I am sceptical that this is a particularly effective way to stop
unwanted email.  You could always implement this in a "policy service"
that performs the requisite DNS lookups *concurrently*, while limiting
the number of lookups to ~10 MX hosts, chosen from those with the best
(lowest) preference, randomly within each preference value.  Then
reject the message after the first 5 are found to not have addresses,
before any others are found to have them.

You can use Python's async tasks for the DNS lookups, or some other
language that lets you make DNS queries concurrently with only modest
pain.

For portability reasons, Postfix is stuck with libresolv and concurrent
DNS lookups are not used in smtpd(8).  Without concurrency, chasing down
A and AAAA records of multiple MX hosts is a bit of a DoS vector.

-- 
    Viktor.  🇺🇦 Слава Україні!

The DNSSEC/DANE survey (https://stats.dnssec-tools.org) each day
performs just over ~100 million DNS queries in 3 hours, resolving DS,
DNSKEY, MX and per-host A/AAAA/TLSA records of over 23 million domains, 
while also in that time also making ~48K SMTP connections and STARTTLS
handshakes at each IP address of any MX hosts with DANE TLSA records.

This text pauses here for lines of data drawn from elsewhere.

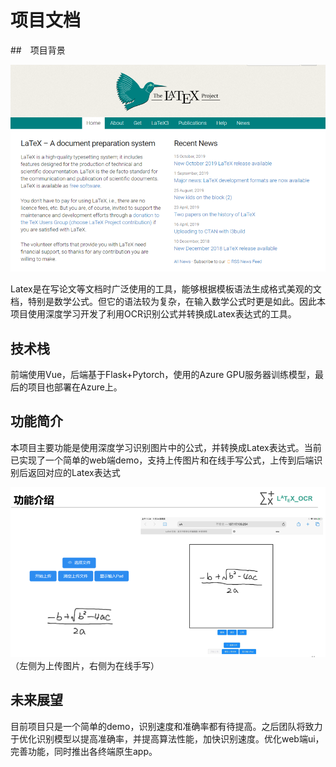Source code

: # 项目文档

##　项目背景

![](img/1.png)

Latex是在写论文等文档时广泛使用的工具，能够根据模板语法生成格式美观的文档，特别是数学公式。但它的语法较为复杂，在输入数学公式时更是如此。因此本项目使用深度学习开发了利用OCR识别公式并转换成Latex表达式的工具。

## 技术栈

前端使用Vue，后端基于Flask+Pytorch，使用的Azure GPU服务器训练模型，最后的项目也部署在Azure上。

## 功能简介

本项目主要功能是使用深度学习识别图片中的公式，并转换成Latex表达式。当前已实现了一个简单的web端demo，支持上传图片和在线手写公式，上传到后端识别后返回对应的Latex表达式

![](img/2.png)
（左侧为上传图片，右侧为在线手写）

## 未来展望

目前项目只是一个简单的demo，识别速度和准确率都有待提高。之后团队将致力于优化识别模型以提高准确率，并提高算法性能，加快识别速度。优化web端ui，完善功能，同时推出各终端原生app。
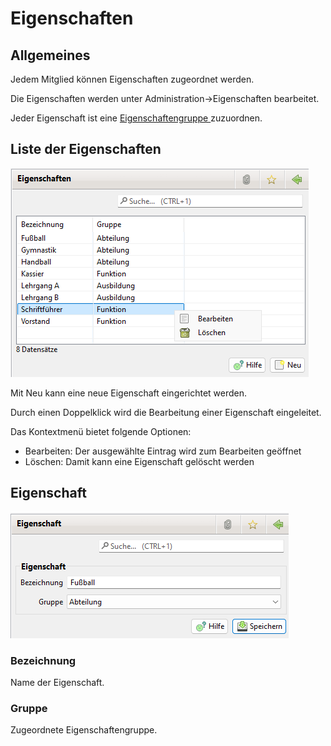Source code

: # Eigenschaften

## Allgemeines

Jedem Mitglied können Eigenschaften zugeordnet werden.

Die Eigenschaften werden unter Administration->Eigenschaften bearbeitet.

Jeder Eigenschaft ist eine [Eigenschaftengruppe ](eigenschaften-gruppen.md)zuzuordnen.

## Liste der Eigenschaften

![](../../../v3.1.x/administration/mitglieder/img/Eigenschaften.png)

Mit Neu kann eine neue Eigenschaft eingerichtet werden.

Durch einen Doppelklick wird die Bearbeitung einer Eigenschaft eingeleitet.

Das Kontextmenü bietet folgende Optionen:

* Bearbeiten: Der ausgewählte Eintrag wird zum Bearbeiten geöffnet
* Löschen: Damit kann eine Eigenschaft gelöscht werden

## Eigenschaft

![](../../../v3.1.x/administration/mitglieder/img/Eigenschaft.png)

### Bezeichnung

Name der Eigenschaft.

### Gruppe

Zugeordnete Eigenschaftengruppe.
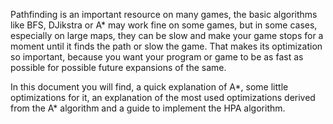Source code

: Pathfinding is an important resource on many games, the basic algorithms like BFS, DJikstra or A* may work fine on some games, but in some cases, especially on large maps, they can be slow and make your game stops for a moment until it finds the path or slow the game.
That makes its optimization so important, because you want your program or game to be as fast as possible for possible future expansions of the same.

In this document you will find, a quick explanation of A*, some little optimizations for it, an explanation of the most used optimizations derived from the A* algorithm and a guide to implement the HPA algorithm.
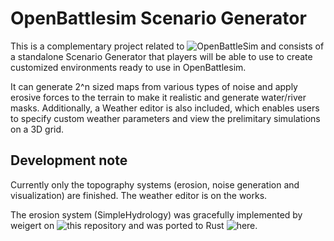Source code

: # OpenBattlesim Scenario Generator

This is a complementary project related to ![OpenBattleSim](https://github.com/skalimoi/OpenBattlesim) and consists of a standalone Scenario Generator that players will be able to use to create customized environments ready to use in OpenBattlesim.

It can generate 2^n sized maps from various types of noise and apply erosive forces to the terrain to make it realistic and generate water/river masks. Additionally, a Weather editor is also included, which enables users to specify custom weather parameters and view the prelimitary simulations on a 3D grid.

## Development note

Currently only the topography systems (erosion, noise generation and visualization) are finished. The weather editor is on the works.

The erosion system (SimpleHydrology) was gracefully implemented by weigert on ![this repository](https://github.com/weigert/SimpleHydrology) and was ported to Rust ![here](https://github.com/skalimoi/SimpleHydrologyRust).
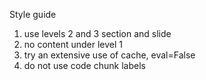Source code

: Style guide

1. use levels 2 and 3 section and slide
2. no content under level 1
3. try an extensive use of cache, eval=False
4. do not use code chunk labels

The code is written in Haskell, not C, and does not use libresolv.  Its
scan engine can have over 1000 concurrent DNS queries in flight.  With
that sort of infrastructure, your checks would be more than viable, but
Postfix has to make do with C/unix APIs from the 1990's.

A policy service need not be constrained in the same way, pick a modern
language (Python, Rust, Haskell, ...) with decent concurrency and DNS
API support, and enjoy some 21st century computing comforts.